仕事に取り組む際、まず「どうやってやろうか」というHowを先に考えてしまいがちだが、この仕事の目的は?ということを考えられるようになると、仕事への取り組み方も変わってくるように思う。本書では、マーケティングフレームワークが紹介されていた。目的=Objectivie、目標=Who、戦略=What、戦術=Howの順で考えていく「型」のことである。この型がうまくはまれば、ビジネスは爆発する。USJのハロウィンホラーナイトを大成功させた例は非常に分かりやすい実例だった。ここまで大きい話ではなくとも、日々の仕事の中でも、「この仕事の目的ってなんだっけ?」「目的を達成するためにどこから攻めようか」と型に沿って仕事を進めると、成果の出方が変わってくるかもしれない。

戦略的思考を日々の生活でも

マーケティング思考を持ってビジネスすることは重要だ。「大事なものを選択して集中すること」は日々の仕事でも活用できる。私の悪い癖だが、あれもこれもやろうとしてしまい、全てが中途半端な状態といった場面がよくある…(今回のブログもあれもこれもとなってしまって、取り留めのない文章になってしまっている…)。何に集中して取り組むかをしっかり決め、決めた以上は他のことには目もくれず、目の前の仕事に集中して取り組む。意識して実践していきたい。
また、筆者が最後に紹介していた「手のひら法」も面白いテクニックだと思った。毎朝、通勤の電車で手のひらを眺めて、その日に達成することを3つ選ぶ。そして帰宅する途中で、同じ手のひらを眺めて、達成できたかどうかを確認するというものだ。出来なかったことがあれば、その原因と、次はどうするかを考えるとのこと。1日という短期間でPDCAを高速で回しているイメージだ。可能であれば、これを週単位、月単位でも実践するとなお良いとのこと。とりあえず、やってみよう。

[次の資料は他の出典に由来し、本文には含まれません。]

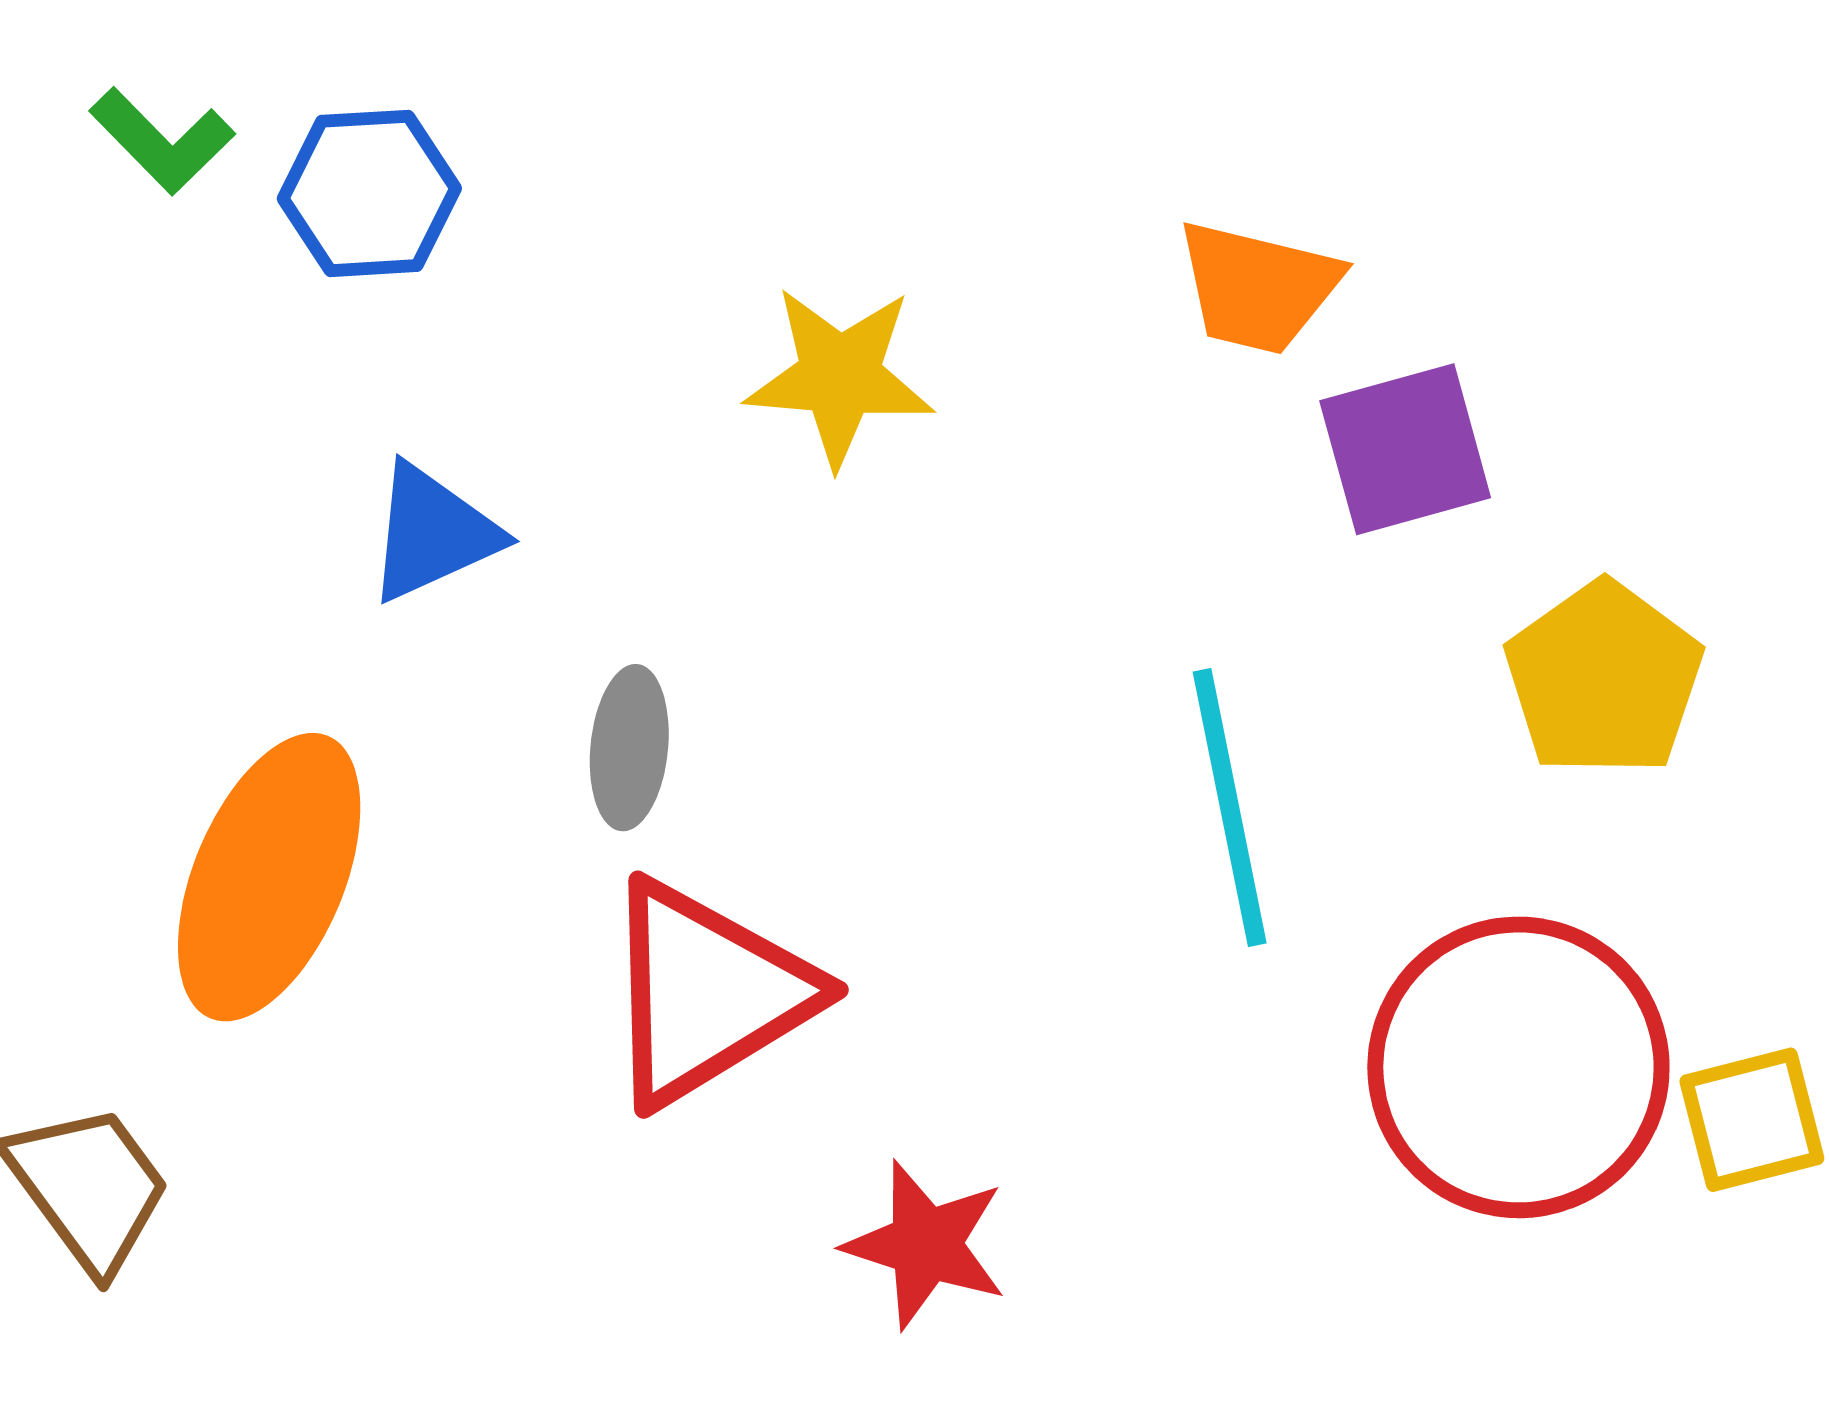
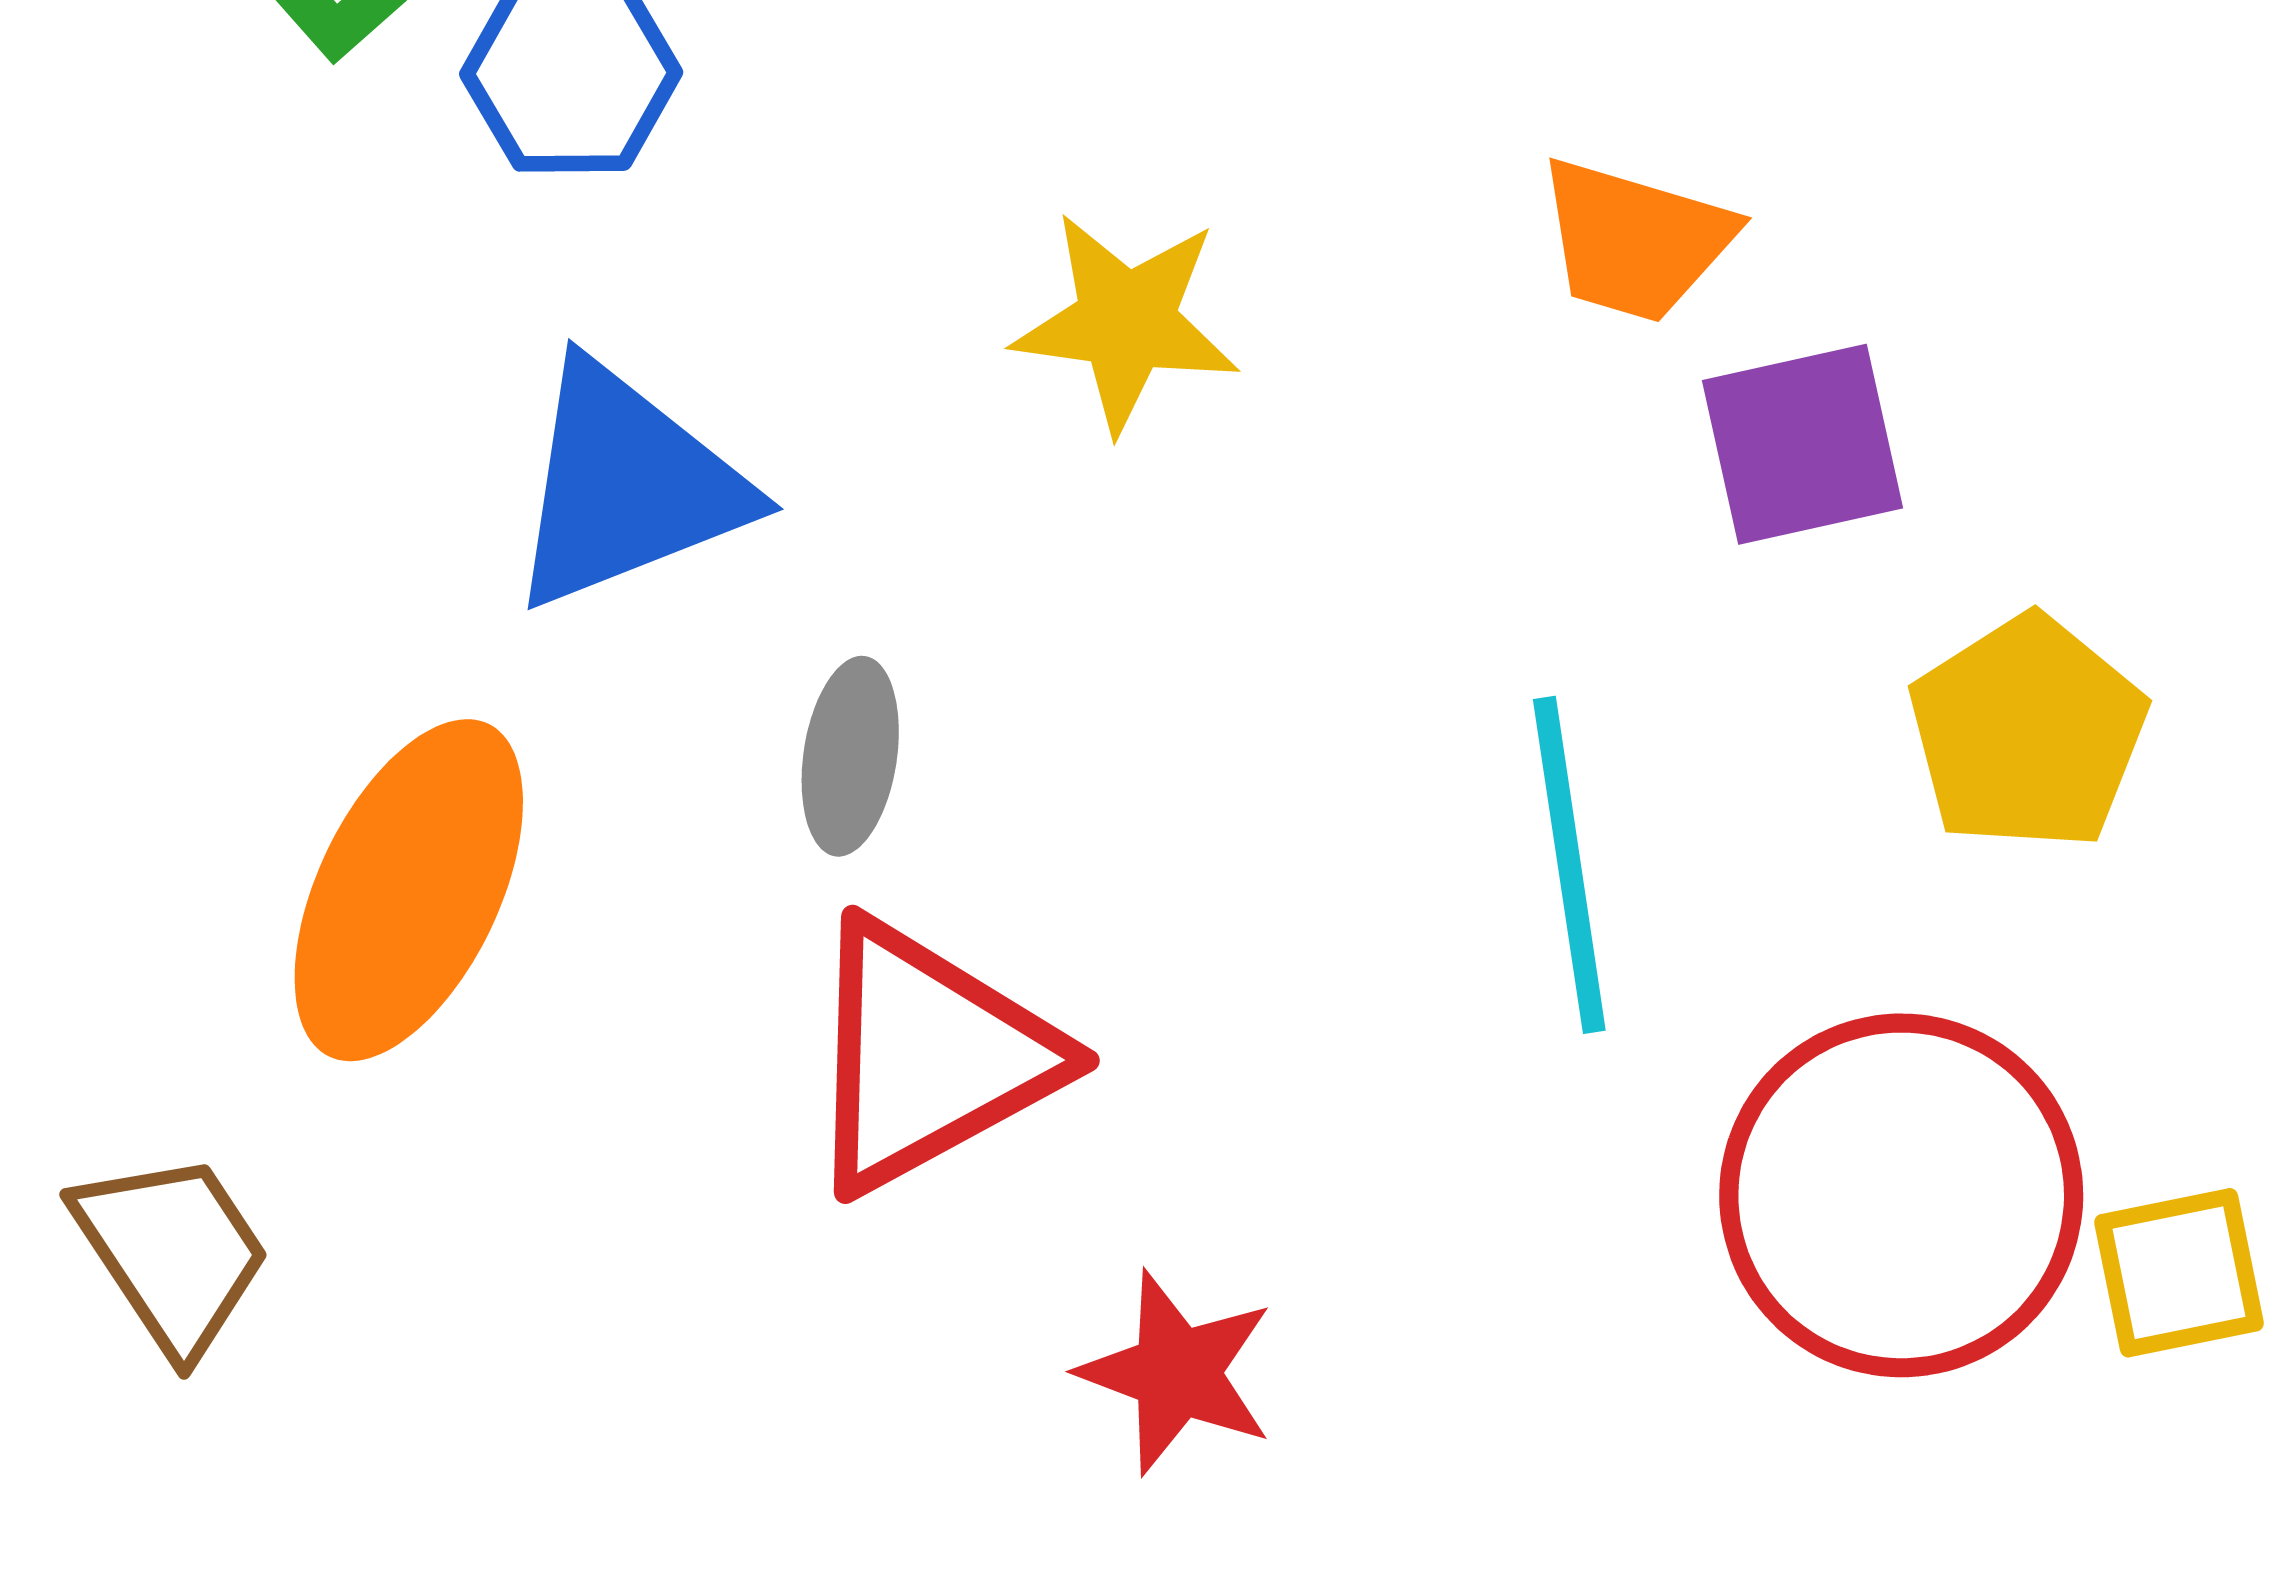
blue triangle: (433, 533) -> (627, 486), size x1.5

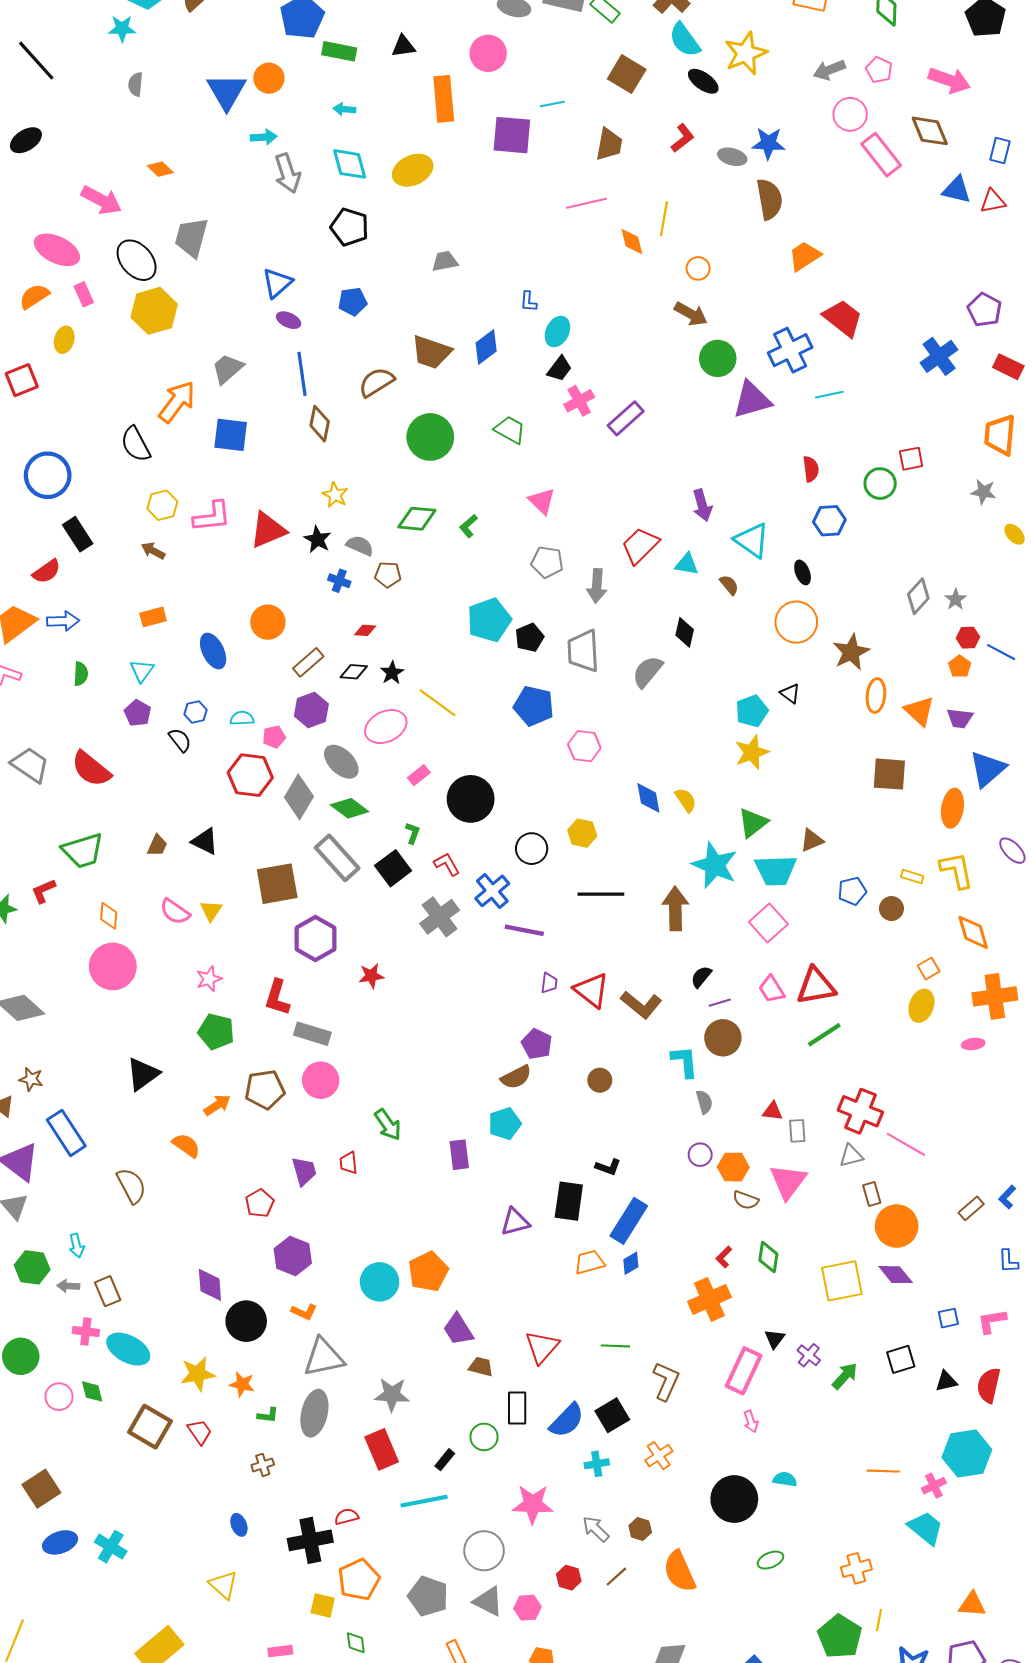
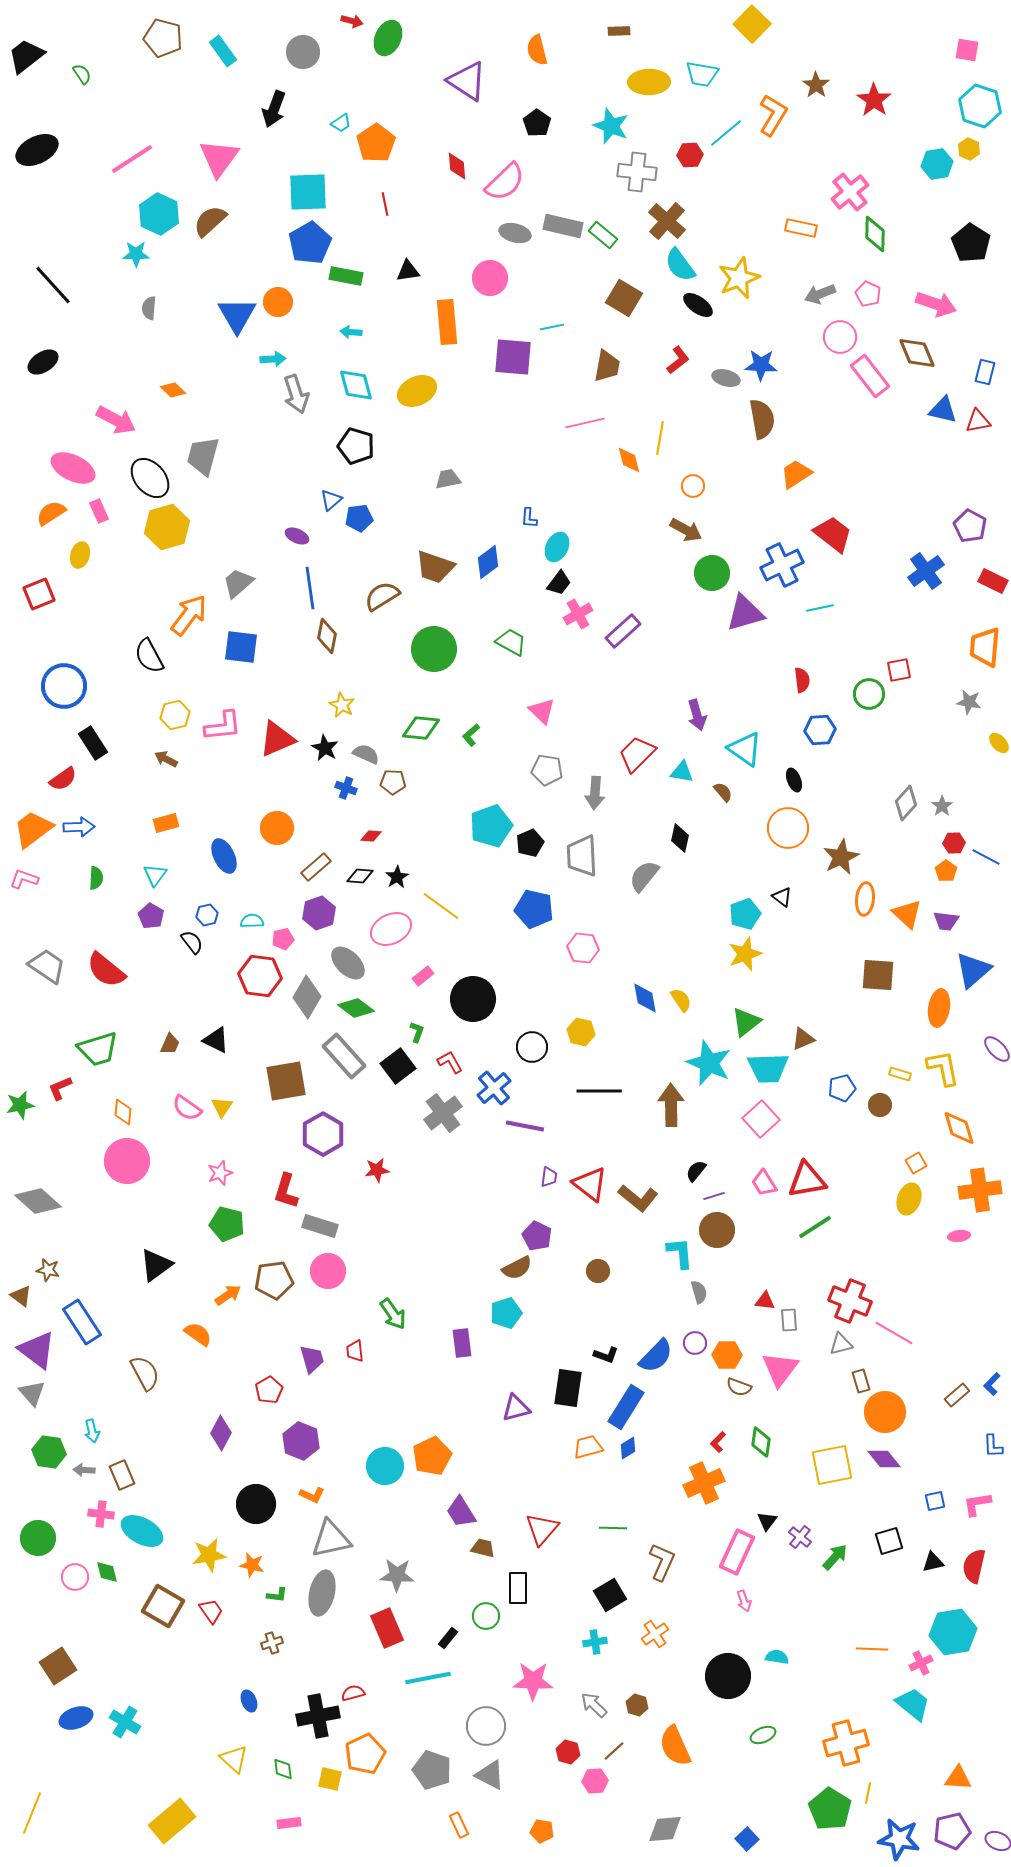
blue triangle: (277, 283) -> (331, 500), moved, size x0.7
purple diamond: (210, 1285) -> (221, 1433), moved, turned 32
blue semicircle: (567, 1420) -> (656, 1356), moved
orange cross: (856, 1568) -> (846, 1743), size x1.5
pink hexagon: (527, 1608) -> (595, 1781), moved
green diamond: (356, 1643) -> (283, 1769), moved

マーケティングと聞くと、TVCMや広告など、華々しい仕事のイメージがあったが、その本質はシンプルであると感じた。顧客が何を望んでいるのかを、相手の視点に立って徹底的に想像する。そして、その想像をもとに、目的、目標、戦略、戦術と順を追って考えていく。こうしたシンプルなことをいかに実直かつ忠実に実行できるかどうかが、成功する企業とそうでない企業との大きな差であると思う。